Could this be the second-generation IMA?
You could say so, although Honda hasn't officially said that the new Sport Hybrid is a successor to the first IMA (Integrated Motor Assist).
What we have here are three new petrol-electric hybrid drivetrains for use in different applications depending on concept and cost. All of them use lithium-ion batteries to store energy.
I bet the one-motor option is for the next Jazz...
It probably is, as well as for the sporty CR-Z. In place of today's CVT transmission is a new seven-speed dual-clutch automatic coupled to a 1.5-litre petrol engine.

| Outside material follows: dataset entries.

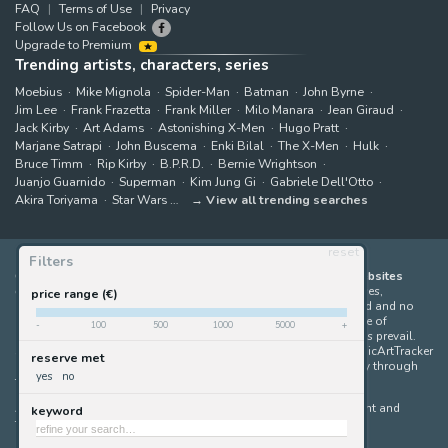
FAQ
Terms of Use
Privacy
Follow Us on Facebook
Upgrade to Premium
Trending artists, characters, series
Moebius
Mike Mignola
Spider-Man
Batman
John Byrne
Jim Lee
Frank Frazetta
Frank Miller
Milo Manara
Jean Giraud
Jack Kirby
Art Adams
Astonishing X-Men
Hugo Pratt
Marjane Satrapi
John Buscema
Enki Bilal
The X-Men
Hulk
Bruce Timm
Rip Kirby
B.P.R.D.
Bernie Wrightson
Juanjo Guarnido
Superman
Kim Jung Gi
Gabriele Dell'Otto
Akira Toriyama
Star Wars
View all trending searches
reset
Filters
ComicArtTracker indexes and aggregates content from 397 websites
offering original comic artworks for sale
(dealers, auction houses,
price range (€)
marketplaces and artists websites). No product can be purchased and no
auction bid can be made on the ComicArtTracker website. In case of
-
100
500
1000
5000
+
discrepancy between contents, the source website should always prevail.
Some links on ComicArtTracker are affiliate links, meaning ComicArtTracker
reserve met
may earn a commission (at no additional cost to you) if you buy through
yes
no
them — helping us keep the site running.
All images and characters contained within this site are copyright and
keyword
trademark their respective owners.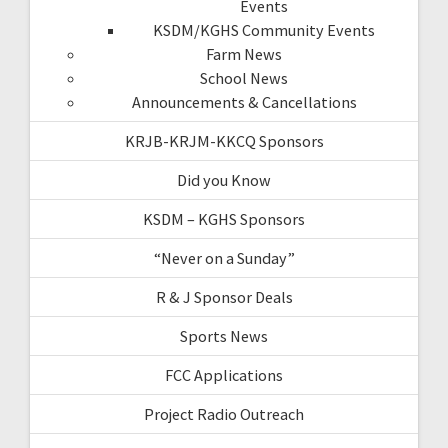
Events
KSDM/KGHS Community Events
Farm News
School News
Announcements & Cancellations
KRJB-KRJM-KKCQ Sponsors
Did you Know
KSDM – KGHS Sponsors
“Never on a Sunday”
R & J Sponsor Deals
Sports News
FCC Applications
Project Radio Outreach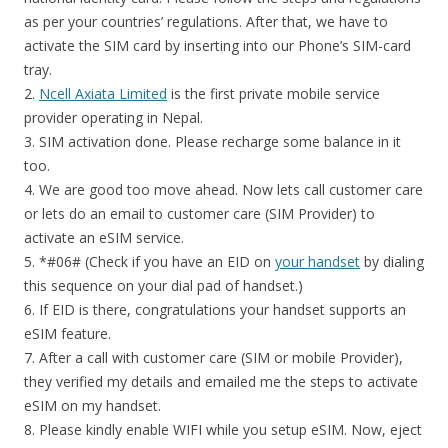
as per your countries’ regulations. After that, we have to
activate the SIM card by inserting into our Phone’s SIM-card
tray.
2.
Ncell Axiata Limited
is the first private mobile service
provider operating in Nepal.
3. SIM activation done. Please recharge some balance in it
too.
4. We are good too move ahead. Now lets call customer care
or lets do an email to customer care (SIM Provider) to
activate an eSIM service.
5. *#06# (Check if you have an EID on
your handset
by dialing
this sequence on your dial pad of handset.)
6. If EID is there, congratulations your handset supports an
eSIM feature.
7. After a call with customer care (SIM or mobile Provider),
they verified my details and emailed me the steps to activate
eSIM on my handset.
8. Please kindly enable WIFI while you setup eSIM. Now, eject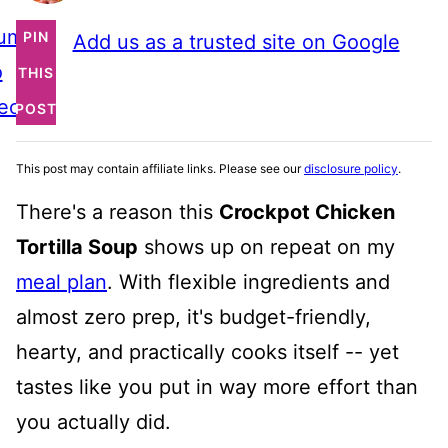
ump
PIN
Add us as a trusted site on Google
o
THIS
ecipe
POST
This post may contain affiliate links. Please see our
disclosure policy
.
There's a reason this
Crockpot Chicken
Tortilla Soup
shows up on repeat on my
meal plan
. With flexible ingredients and
almost zero prep, it's budget-friendly,
hearty, and practically cooks itself -- yet
tastes like you put in way more effort than
you actually did.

Honda claims this new one-motor set-up is 30% more fuel efficient than before. If you can achieve 20kpl in the current Jazz Hybrid, expect the figure to rise to 26kpl in the fourth-generation model due in 2014.
Why is the two-motor variation hooked up to a CVT?

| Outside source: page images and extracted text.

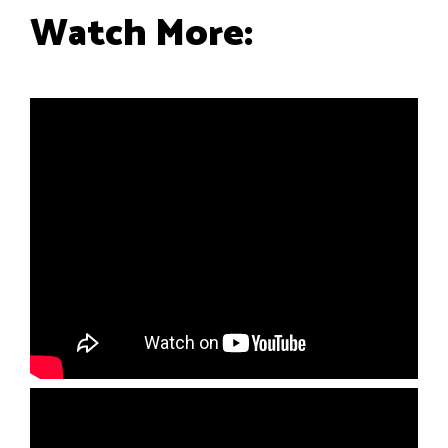
Watch More: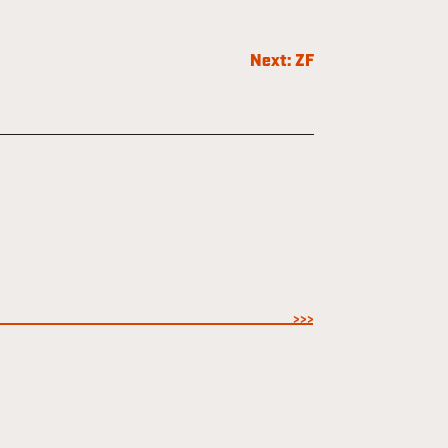
Next:
ZF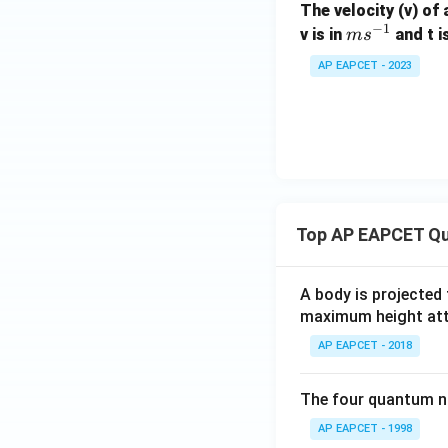
The velocity (v) of 
−
1
m
v is in
and t i
m
s
s^
AP EAPCET - 2023
{-
1}
Top AP EAPCET Qu
A body is projected
maximum height attai
AP EAPCET - 2018
The four quantum nu
AP EAPCET - 1998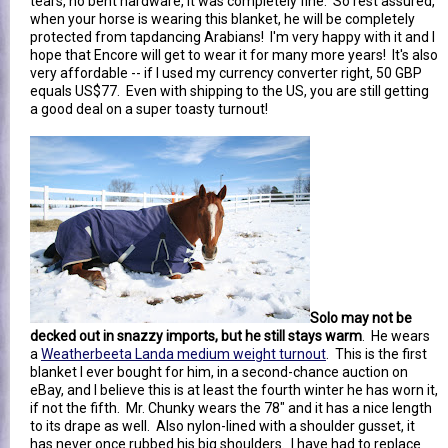
tears, no bent hardware, it was completely fine. So rest assured,
when your horse is wearing this blanket, he will be completely
protected from tapdancing Arabians! I'm very happy with it and I
hope that Encore will get to wear it for many more years! It's also
very affordable -- if I used my currency converter right, 50 GBP
equals US$77. Even with shipping to the US, you are still getting
a good deal on a super toasty turnout!
Solo may not be
decked out in snazzy imports, but he still stays warm
. He wears
a
Weatherbeeta Landa medium weight turnout
. This is the first
blanket I ever bought for him, in a second-chance auction on
eBay, and I believe this is at least the fourth winter he has worn it,
if not the fifth. Mr. Chunky wears the 78" and it has a nice length
to its drape as well. Also nylon-lined with a shoulder gusset, it
has never once rubbed his big shoulders. I have had to replace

Since this application is suited more for mid-size family cars, MPVs and SUVs, Honda apparently deems the CVT as a better solution due to its "stepless" gear operation, resulting in extra-smooth and comfortable driving.

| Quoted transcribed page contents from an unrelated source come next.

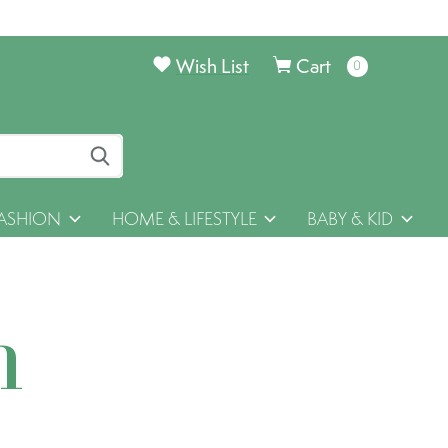
Wish List
Cart
0
items
ASHION
HOME & LIFESTYLE
BABY & KID
h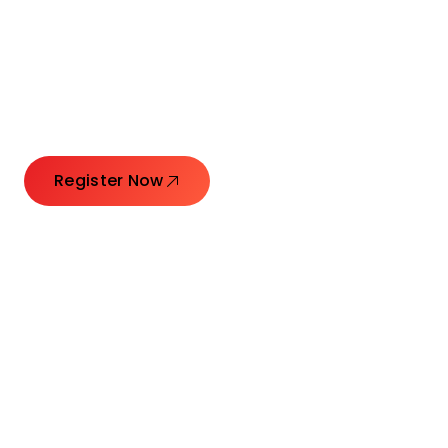
Launching Ideas.
Connecting Leaders.
Creating Impact.
Register Now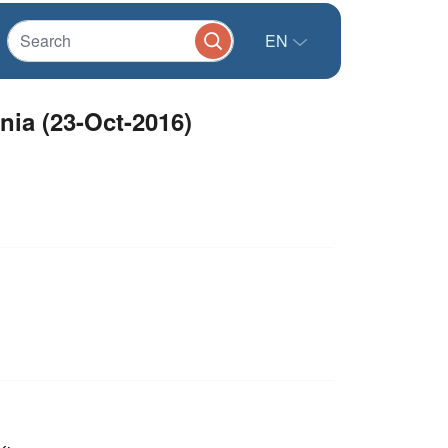
EN
nia (23-Oct-2016)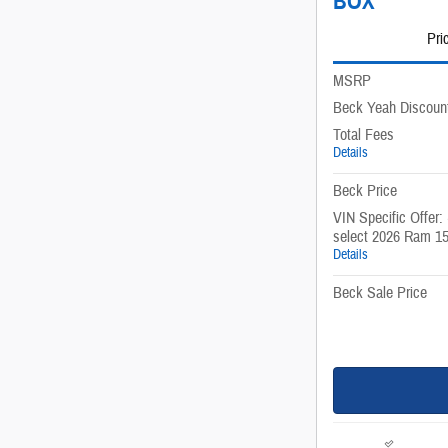
BOX
Pri
MSRP
Beck Yeah Discoun
Total Fees
Details
Beck Price
VIN Specific Offer:
select 2026 Ram 1
Details
Beck Sale Price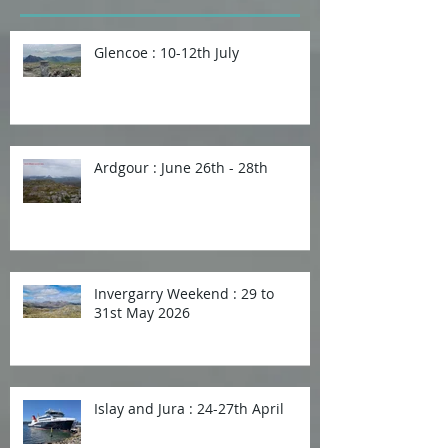
Glencoe : 10-12th July
Ardgour : June 26th - 28th
Invergarry Weekend : 29 to
31st May 2026
Islay and Jura : 24-27th April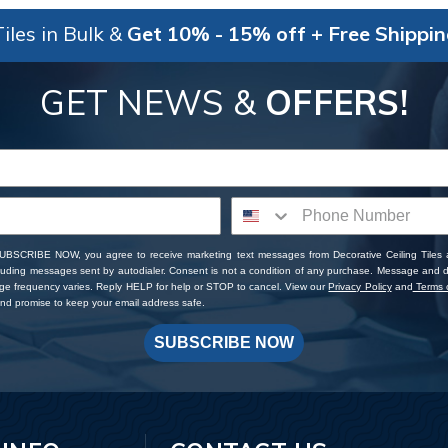
iles in Bulk &
Get 10% - 15% off + Free Shippi
GET NEWS &
OFFERS!
SUBSCRIBE NOW, you agree to receive marketing text messages from Decorative Ceiling Tiles
cluding messages sent by autodialer. Consent is not a condition of any purchase. Message and 
ge frequency varies. Reply HELP for help or STOP to cancel. View our
Privacy Policy
and
Terms o
d promise to keep your email address safe.
SUBSCRIBE NOW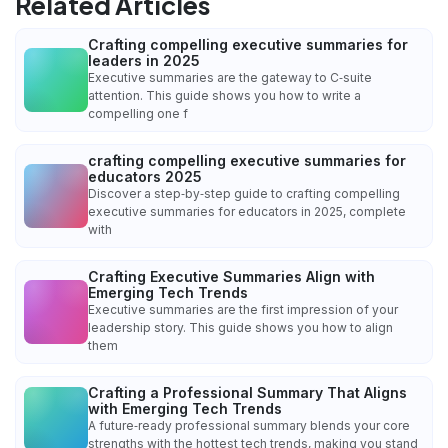
Related Articles
Crafting compelling executive summaries for
leaders in 2025
Executive summaries are the gateway to C‑suite
attention. This guide shows you how to write a
compelling one f
crafting compelling executive summaries for
educators 2025
Discover a step‑by‑step guide to crafting compelling
executive summaries for educators in 2025, complete
with
Crafting Executive Summaries Align with
Emerging Tech Trends
Executive summaries are the first impression of your
leadership story. This guide shows you how to align
them
Crafting a Professional Summary That Aligns
with Emerging Tech Trends
A future‑ready professional summary blends your core
strengths with the hottest tech trends, making you stand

This two-motor matrix allows for pure electric driving at low speeds, as well as providing extra zing when the driver needs it.
Honda openly says the first model to get it will be the Accord early next year. It is also compatible for hybrids with plug-in ability.
That last one is destined for the NSX, right?
Most likely, dude, although Honda didn't say so. Since we are talking about top-end saloons, SUVs and sports cars here, the three-motor configuration is the most state-of-the-art.
What distinguishes it from the other two cheaper systems is the ability to apportion torque between the left and right rear wheels via two electric motors for optimum grip and handling in corners. It will form part of what Honda terms Super Handling All-Wheel-Drive which it has indirectly confirmed for the new NSX due in less than two years.
And since we're talking about high performance here, the transmission is just like the one-motor type: dual-clutch automatic transmission. The other model to get this sophisticated tech is the Legend saloon flagship (also known as the RL under the Acura luxury nameplate).
And what's with that iQ wannabe?
Oh, that's the Micro Commuter which Honda announced the same time as Sport Hybrid. Although still a prototype, it is designed to appeal to parents doing the school run, as such, with one seat for the driver and two smaller perches for children.
The 2.5m-long Micro Commuter comes with a 20hp electric motor backed by lithium-ion batteries, has an 80kph top speed, a 60km driving range and can be recharged via the socket in less than three hours.
Although the Toyota iQ has yet to go fully electric (in production form), Smart has already done so with its ForTwo sold primarily in Europe.